Fu Pierluigi Germini a notarlo, responsabile della promozione della nota casa discografica, che aveva lanciato tanti big. «Mi disse subito che non ero un talento tecnico, ma molto creativo: “ti vedo come Enzo Jannacci”, mi disse. Adoravo Jannacci, ma non era il mio genere: decisi comunque di accettare di scrivere canzoni che non erano nel mio Dna. Ovviamente il rapporto si sfilacciò, ma qualcosa era successo.
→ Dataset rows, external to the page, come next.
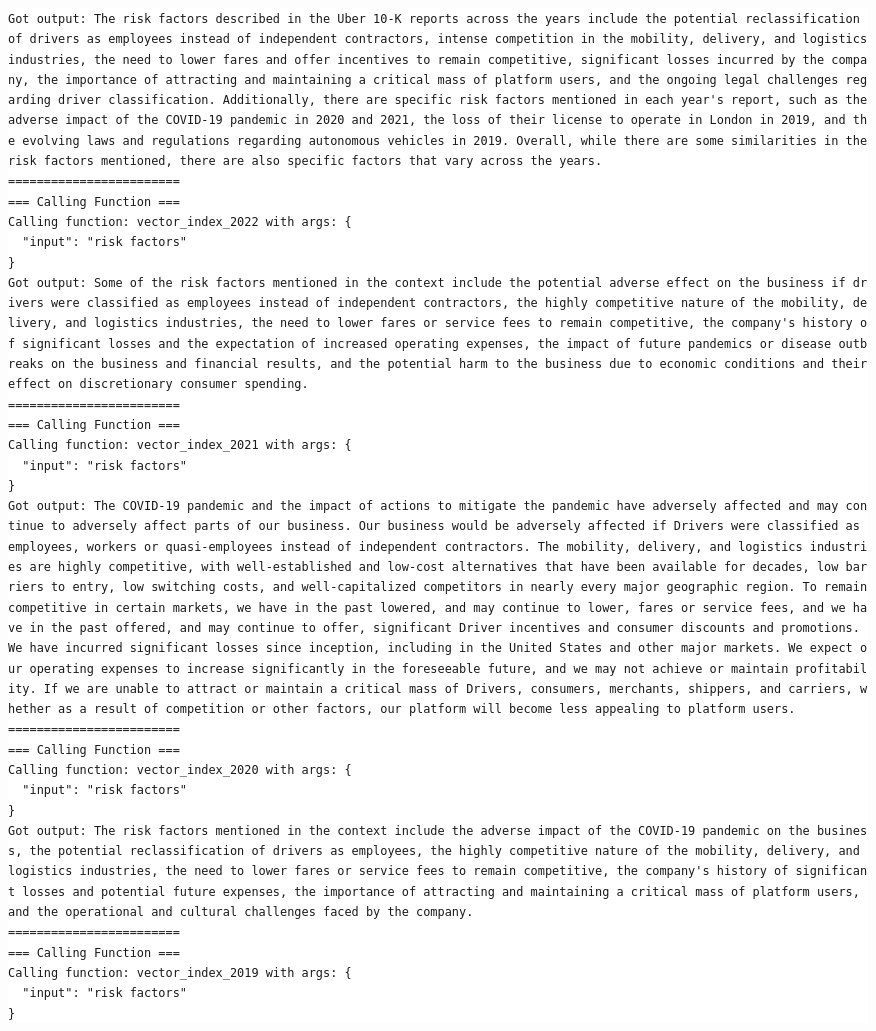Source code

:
 ```
Got output: The risk factors described in the Uber 10-K reports across the years include the potential reclassification of drivers as employees instead of independent contractors, intense competition in the mobility, delivery, and logistics industries, the need to lower fares and offer incentives to remain competitive, significant losses incurred by the company, the importance of attracting and maintaining a critical mass of platform users, and the ongoing legal challenges regarding driver classification. Additionally, there are specific risk factors mentioned in each year's report, such as the adverse impact of the COVID-19 pandemic in 2020 and 2021, the loss of their license to operate in London in 2019, and the evolving laws and regulations regarding autonomous vehicles in 2019. Overall, while there are some similarities in the risk factors mentioned, there are also specific factors that vary across the years.
========================
=== Calling Function ===
Calling function: vector_index_2022 with args: {
  "input": "risk factors"
}
Got output: Some of the risk factors mentioned in the context include the potential adverse effect on the business if drivers were classified as employees instead of independent contractors, the highly competitive nature of the mobility, delivery, and logistics industries, the need to lower fares or service fees to remain competitive, the company's history of significant losses and the expectation of increased operating expenses, the impact of future pandemics or disease outbreaks on the business and financial results, and the potential harm to the business due to economic conditions and their effect on discretionary consumer spending.
========================
=== Calling Function ===
Calling function: vector_index_2021 with args: {
  "input": "risk factors"
}
Got output: The COVID-19 pandemic and the impact of actions to mitigate the pandemic have adversely affected and may continue to adversely affect parts of our business. Our business would be adversely affected if Drivers were classified as employees, workers or quasi-employees instead of independent contractors. The mobility, delivery, and logistics industries are highly competitive, with well-established and low-cost alternatives that have been available for decades, low barriers to entry, low switching costs, and well-capitalized competitors in nearly every major geographic region. To remain competitive in certain markets, we have in the past lowered, and may continue to lower, fares or service fees, and we have in the past offered, and may continue to offer, significant Driver incentives and consumer discounts and promotions. We have incurred significant losses since inception, including in the United States and other major markets. We expect our operating expenses to increase significantly in the foreseeable future, and we may not achieve or maintain profitability. If we are unable to attract or maintain a critical mass of Drivers, consumers, merchants, shippers, and carriers, whether as a result of competition or other factors, our platform will become less appealing to platform users.
========================
=== Calling Function ===
Calling function: vector_index_2020 with args: {
  "input": "risk factors"
}
Got output: The risk factors mentioned in the context include the adverse impact of the COVID-19 pandemic on the business, the potential reclassification of drivers as employees, the highly competitive nature of the mobility, delivery, and logistics industries, the need to lower fares or service fees to remain competitive, the company's history of significant losses and potential future expenses, the importance of attracting and maintaining a critical mass of platform users, and the operational and cultural challenges faced by the company.
========================
=== Calling Function ===
Calling function: vector_index_2019 with args: {
  "input": "risk factors"
}
```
Partecipai a due edizioni dell’Ancona Festival, che ha visto transitare i giovani Cammariere e Britti; tre edizioni del Festival di Digione; conosco Franco Califano, a cui propongo i miei pezzi, fino a raggiungere il contatto con la Universal Sony di Milano». Sembrava che ci fossero tutti i presupposti per un’esplosione imminente, che invece si trasformò in una implosione: «Non accadde nulla e mi sembrava di essere tornato indietro: da lì sono iniziati 10 anni bui, dove ideavo progetti che forse erano troppo avanti rispetto agli standard dell’epoca, imbarcandomi in progetti improbabili con canzoni “sullo stile di” che non mi davano alcuna soddisfazione, al punto da chiedermi seriamente se dovevo andare avanti».

La fiducia

Ma ecco che succede qualcosa di particolare ed è la sua città a ridargli fiducia: «scrivo Ancona beat, una canzone sui luoghi dell’anima, sull’inaffidabilità del tempo, cose che avevo dentro. Conosco Dario Salvatori al Jamboree festival che mi consiglia di scrivere un libro sulla stagione dei complessi beat della città. Un’idea che mi piace moltissimo e la propongo a Gene Guglielmi». Ed è proprio il pioniere della musica beat italiana che consente a Stefano di rispolverare i suoi sogni: da quell’incontro nascono una serie di esibizioni, dal Beatles Day di Brescia al Summer Festival di Sanremo, fino ad organizzare l’Ancona Beat Festival. Grazie alla collaborazione professionale con Josephine Maietta e il suo programma trasmesso dall’emittente radiofonica Hofstra University di New York, Stefano compone “Le luci di New York” che parla della valorizzazione della cultura italo americana ed inizia il suo rapporto con la Grande Mela. Una canzone che dal 2020 è cantata in tutte le celebrazioni importanti (dal Columbus Day, a quelle dell’ 11 settembre e che gli ha permesso di ricevere, nei giorni scorsi, il Friends of Aiae Certificate. Ora ci sono in programma due grandi progetti che riguardano canzoni da realizzare con testi e partner importanti. Un consiglio ai giovani? «Occorre credere molto in se stessi: sono passati 37 anni, ma non ho mai smesso di rincorrere i miei sogni».